**EXCERPTED RECORDS:**
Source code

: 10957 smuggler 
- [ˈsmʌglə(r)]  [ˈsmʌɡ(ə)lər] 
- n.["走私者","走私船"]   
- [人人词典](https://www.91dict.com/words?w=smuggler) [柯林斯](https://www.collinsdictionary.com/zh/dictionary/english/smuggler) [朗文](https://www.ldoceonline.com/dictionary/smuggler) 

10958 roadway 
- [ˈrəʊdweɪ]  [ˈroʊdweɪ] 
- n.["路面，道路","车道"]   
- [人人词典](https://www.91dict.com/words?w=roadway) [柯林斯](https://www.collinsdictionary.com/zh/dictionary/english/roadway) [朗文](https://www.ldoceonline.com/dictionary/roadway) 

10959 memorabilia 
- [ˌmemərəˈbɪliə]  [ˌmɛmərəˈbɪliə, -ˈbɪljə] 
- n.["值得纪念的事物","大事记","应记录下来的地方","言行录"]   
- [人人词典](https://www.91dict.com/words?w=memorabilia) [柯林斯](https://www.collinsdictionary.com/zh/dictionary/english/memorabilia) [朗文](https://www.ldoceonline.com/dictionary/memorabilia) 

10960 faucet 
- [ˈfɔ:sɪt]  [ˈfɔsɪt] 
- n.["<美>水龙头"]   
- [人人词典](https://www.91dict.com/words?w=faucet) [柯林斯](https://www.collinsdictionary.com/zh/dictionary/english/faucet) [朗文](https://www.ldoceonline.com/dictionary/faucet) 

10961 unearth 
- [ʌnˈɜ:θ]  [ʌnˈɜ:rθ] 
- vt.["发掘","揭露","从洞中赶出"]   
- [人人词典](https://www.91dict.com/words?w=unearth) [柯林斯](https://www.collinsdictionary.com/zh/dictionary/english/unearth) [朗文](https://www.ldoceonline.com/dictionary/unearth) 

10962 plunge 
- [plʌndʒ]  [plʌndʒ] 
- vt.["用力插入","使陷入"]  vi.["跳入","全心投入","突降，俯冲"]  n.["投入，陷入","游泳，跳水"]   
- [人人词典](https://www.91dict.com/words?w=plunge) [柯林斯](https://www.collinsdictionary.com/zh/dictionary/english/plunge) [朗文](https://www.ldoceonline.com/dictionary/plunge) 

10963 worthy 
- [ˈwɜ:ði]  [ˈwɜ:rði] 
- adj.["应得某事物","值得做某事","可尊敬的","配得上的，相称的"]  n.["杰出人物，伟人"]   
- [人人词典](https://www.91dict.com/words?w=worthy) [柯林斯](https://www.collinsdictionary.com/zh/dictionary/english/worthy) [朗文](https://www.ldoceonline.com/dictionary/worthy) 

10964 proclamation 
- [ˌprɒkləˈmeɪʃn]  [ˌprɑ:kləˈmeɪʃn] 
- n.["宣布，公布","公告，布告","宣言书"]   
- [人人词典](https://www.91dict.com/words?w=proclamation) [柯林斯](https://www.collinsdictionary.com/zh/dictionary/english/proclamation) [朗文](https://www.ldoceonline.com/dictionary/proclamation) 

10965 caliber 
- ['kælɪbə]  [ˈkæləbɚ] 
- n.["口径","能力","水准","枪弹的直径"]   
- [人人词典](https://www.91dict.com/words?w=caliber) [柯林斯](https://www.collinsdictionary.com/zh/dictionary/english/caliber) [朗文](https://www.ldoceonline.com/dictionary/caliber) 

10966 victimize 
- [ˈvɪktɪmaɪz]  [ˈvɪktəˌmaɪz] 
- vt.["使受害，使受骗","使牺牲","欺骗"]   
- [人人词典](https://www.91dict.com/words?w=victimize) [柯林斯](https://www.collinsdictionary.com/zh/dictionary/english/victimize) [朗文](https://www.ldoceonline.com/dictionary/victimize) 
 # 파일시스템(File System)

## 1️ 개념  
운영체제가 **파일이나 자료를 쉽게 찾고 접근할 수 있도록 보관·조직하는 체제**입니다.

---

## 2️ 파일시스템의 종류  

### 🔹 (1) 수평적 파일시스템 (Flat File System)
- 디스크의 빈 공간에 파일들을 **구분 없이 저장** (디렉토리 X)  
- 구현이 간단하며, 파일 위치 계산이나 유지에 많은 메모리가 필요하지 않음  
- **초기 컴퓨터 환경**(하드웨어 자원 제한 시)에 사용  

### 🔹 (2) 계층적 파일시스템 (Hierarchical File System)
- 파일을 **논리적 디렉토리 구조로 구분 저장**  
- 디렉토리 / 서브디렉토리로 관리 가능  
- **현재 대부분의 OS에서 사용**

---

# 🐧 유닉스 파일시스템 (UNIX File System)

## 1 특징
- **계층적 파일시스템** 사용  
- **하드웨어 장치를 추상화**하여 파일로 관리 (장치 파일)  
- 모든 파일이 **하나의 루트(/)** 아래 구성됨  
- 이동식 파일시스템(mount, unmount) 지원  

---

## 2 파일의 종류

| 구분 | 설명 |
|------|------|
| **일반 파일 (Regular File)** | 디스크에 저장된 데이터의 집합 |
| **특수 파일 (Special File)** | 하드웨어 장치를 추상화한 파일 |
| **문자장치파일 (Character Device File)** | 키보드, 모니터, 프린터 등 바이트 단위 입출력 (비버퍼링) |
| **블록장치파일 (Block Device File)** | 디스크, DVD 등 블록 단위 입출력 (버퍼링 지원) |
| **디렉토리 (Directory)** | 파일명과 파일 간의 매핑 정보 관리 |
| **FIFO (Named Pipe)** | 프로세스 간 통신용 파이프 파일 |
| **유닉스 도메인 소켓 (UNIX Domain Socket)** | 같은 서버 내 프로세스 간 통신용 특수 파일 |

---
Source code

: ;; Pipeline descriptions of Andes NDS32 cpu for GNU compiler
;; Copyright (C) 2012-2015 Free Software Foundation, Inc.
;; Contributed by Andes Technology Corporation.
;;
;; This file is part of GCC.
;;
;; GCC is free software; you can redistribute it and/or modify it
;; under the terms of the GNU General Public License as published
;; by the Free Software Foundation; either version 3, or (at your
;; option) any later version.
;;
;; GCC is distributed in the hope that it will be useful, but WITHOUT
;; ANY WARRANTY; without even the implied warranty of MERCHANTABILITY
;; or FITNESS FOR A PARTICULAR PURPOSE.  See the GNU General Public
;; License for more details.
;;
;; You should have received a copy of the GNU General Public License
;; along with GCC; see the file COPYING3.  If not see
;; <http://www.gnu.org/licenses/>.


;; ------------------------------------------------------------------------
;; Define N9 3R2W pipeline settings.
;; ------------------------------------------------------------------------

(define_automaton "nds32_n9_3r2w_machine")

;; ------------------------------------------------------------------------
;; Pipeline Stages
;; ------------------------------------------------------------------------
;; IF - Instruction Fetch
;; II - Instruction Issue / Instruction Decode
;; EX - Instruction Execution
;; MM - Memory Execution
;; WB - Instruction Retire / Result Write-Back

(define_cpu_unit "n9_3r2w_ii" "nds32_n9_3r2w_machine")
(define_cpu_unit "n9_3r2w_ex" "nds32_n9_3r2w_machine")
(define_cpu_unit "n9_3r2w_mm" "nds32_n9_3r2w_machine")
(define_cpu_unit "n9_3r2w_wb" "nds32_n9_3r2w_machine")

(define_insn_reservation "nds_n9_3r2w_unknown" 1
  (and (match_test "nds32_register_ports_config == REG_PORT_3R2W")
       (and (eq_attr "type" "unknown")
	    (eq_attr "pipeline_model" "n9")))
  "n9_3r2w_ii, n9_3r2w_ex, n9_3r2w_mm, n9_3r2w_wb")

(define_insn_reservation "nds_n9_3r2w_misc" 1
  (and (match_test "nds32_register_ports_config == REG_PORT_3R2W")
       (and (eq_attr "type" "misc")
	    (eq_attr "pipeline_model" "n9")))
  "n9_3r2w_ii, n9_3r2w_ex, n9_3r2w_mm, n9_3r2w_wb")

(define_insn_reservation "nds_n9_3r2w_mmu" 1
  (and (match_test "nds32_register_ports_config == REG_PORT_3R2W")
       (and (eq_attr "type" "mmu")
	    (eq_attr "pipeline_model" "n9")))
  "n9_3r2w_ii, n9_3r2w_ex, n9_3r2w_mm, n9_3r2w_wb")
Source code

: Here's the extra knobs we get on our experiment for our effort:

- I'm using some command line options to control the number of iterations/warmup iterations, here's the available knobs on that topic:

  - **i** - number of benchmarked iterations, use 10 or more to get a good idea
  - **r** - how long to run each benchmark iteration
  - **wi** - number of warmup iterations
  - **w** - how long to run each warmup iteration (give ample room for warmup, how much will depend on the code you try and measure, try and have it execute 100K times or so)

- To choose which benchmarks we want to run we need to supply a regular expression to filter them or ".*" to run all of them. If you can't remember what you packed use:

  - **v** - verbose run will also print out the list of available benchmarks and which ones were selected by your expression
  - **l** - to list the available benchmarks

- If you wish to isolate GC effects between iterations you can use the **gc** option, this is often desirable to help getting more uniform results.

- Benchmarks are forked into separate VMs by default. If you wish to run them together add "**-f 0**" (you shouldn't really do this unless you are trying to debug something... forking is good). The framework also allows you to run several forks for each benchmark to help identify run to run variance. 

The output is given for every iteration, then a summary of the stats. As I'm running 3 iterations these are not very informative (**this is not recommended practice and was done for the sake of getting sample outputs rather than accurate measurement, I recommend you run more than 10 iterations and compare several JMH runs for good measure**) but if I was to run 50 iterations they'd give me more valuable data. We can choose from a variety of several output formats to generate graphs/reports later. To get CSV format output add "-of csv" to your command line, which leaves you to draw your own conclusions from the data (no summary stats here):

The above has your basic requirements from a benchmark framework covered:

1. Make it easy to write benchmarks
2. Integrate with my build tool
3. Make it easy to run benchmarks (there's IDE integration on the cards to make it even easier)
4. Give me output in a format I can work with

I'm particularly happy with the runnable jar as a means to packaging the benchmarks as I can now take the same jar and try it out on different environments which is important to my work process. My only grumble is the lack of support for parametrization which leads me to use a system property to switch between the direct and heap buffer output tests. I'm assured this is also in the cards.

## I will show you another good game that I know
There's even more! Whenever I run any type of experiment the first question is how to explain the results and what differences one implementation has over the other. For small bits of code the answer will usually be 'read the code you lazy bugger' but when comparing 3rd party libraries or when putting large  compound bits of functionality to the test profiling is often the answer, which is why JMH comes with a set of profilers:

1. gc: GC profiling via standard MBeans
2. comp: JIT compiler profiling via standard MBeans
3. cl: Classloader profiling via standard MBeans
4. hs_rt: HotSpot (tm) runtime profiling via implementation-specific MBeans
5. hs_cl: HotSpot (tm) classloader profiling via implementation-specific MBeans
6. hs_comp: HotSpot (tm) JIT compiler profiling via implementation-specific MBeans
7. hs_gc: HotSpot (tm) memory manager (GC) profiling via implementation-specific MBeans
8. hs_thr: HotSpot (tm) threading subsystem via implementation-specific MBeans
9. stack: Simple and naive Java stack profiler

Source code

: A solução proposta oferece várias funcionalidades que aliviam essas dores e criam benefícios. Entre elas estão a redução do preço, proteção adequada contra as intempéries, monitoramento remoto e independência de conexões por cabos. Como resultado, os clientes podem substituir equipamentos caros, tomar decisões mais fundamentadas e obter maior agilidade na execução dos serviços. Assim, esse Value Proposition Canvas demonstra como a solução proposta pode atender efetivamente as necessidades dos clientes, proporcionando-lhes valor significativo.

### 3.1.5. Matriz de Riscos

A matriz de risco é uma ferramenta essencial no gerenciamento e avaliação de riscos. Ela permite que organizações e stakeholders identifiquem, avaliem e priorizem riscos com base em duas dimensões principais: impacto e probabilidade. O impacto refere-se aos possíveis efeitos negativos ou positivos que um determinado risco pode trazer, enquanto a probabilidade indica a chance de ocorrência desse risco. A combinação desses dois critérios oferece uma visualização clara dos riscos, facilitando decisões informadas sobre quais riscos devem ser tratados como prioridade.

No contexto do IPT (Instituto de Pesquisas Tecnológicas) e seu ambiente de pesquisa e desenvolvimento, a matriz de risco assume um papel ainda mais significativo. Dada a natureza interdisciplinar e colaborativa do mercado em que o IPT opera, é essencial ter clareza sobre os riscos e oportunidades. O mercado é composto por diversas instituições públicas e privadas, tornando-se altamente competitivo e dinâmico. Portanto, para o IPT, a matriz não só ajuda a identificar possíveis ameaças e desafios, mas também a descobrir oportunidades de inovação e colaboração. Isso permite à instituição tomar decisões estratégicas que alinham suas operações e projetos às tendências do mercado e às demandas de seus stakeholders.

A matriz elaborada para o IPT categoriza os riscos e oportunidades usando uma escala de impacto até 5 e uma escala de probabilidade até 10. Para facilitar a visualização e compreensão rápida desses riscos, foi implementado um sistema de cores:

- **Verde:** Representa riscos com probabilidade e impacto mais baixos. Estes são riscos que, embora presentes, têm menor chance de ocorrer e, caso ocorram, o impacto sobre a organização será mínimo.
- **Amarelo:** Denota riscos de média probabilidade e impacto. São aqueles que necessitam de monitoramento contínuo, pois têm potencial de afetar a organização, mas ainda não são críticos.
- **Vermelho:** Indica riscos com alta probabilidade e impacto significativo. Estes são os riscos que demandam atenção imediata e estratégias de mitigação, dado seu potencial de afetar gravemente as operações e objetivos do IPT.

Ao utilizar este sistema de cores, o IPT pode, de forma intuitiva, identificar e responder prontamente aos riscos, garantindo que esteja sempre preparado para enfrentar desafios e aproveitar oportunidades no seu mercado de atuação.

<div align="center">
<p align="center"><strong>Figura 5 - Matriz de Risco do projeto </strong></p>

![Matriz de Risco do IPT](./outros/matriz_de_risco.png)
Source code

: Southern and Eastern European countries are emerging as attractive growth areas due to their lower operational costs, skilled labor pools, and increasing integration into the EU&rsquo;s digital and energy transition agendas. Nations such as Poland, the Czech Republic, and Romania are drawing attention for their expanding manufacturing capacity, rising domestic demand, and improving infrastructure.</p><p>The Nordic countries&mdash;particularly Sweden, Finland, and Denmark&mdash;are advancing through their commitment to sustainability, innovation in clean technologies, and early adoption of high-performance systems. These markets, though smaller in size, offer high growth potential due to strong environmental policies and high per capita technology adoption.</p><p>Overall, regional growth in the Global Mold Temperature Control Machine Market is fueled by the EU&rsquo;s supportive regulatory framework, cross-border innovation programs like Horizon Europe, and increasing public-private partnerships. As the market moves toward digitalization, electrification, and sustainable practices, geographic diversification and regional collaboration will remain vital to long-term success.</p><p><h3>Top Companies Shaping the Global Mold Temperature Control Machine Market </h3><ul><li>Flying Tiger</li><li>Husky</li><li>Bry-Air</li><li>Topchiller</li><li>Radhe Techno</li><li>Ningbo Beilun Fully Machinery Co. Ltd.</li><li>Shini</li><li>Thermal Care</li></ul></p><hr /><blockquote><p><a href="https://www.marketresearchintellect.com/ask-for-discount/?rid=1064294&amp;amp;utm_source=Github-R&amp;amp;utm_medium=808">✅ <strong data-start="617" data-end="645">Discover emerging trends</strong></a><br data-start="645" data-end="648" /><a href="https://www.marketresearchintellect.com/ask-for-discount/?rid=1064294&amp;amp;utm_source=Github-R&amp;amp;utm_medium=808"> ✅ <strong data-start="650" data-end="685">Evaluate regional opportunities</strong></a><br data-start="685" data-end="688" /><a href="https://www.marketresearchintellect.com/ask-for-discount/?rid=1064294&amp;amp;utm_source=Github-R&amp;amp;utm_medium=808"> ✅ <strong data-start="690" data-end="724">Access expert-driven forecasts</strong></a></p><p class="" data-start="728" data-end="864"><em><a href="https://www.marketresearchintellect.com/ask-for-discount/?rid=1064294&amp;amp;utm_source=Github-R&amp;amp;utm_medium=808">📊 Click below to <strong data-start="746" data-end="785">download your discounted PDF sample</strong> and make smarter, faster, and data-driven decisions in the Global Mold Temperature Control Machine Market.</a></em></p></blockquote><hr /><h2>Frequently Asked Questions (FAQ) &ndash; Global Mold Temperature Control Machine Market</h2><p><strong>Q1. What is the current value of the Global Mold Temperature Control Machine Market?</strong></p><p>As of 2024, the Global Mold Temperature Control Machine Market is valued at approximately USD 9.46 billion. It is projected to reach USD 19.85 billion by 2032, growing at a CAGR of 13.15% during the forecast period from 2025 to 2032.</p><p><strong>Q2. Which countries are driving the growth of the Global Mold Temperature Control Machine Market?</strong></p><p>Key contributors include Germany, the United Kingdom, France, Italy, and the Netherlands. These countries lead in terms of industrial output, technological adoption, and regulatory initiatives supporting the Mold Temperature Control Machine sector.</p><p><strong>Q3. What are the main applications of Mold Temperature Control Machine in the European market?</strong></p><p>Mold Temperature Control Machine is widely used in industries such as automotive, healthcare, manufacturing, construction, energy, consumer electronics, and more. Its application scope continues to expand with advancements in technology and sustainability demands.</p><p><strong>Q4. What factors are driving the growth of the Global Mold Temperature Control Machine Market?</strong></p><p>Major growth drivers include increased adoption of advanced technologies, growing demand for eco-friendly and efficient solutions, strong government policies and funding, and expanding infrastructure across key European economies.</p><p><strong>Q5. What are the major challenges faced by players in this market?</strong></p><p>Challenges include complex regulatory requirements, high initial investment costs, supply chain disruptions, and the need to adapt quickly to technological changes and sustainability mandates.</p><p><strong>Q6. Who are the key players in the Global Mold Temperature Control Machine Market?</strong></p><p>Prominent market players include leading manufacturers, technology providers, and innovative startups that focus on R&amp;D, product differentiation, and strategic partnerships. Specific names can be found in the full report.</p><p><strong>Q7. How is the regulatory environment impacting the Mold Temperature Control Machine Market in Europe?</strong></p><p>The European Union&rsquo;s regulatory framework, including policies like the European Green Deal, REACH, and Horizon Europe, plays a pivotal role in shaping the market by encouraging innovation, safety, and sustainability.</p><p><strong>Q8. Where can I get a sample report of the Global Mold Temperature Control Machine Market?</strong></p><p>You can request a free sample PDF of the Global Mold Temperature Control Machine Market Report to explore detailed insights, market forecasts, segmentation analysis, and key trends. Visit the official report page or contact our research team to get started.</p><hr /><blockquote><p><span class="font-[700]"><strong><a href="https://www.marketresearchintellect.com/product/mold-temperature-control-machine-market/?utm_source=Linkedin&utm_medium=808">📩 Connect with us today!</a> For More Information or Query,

**TASK DIRECTIONS:** From the entries above, collect every line with the string "have" in it.

**ANSWER FOR THIS EXERCISE:**
;; You should have received a copy of the GNU General Public License
  - **w** - how long to run each warmup iteration (give ample room for warmup, how much will depend on the code you try and measure, try and have it execute 100K times or so)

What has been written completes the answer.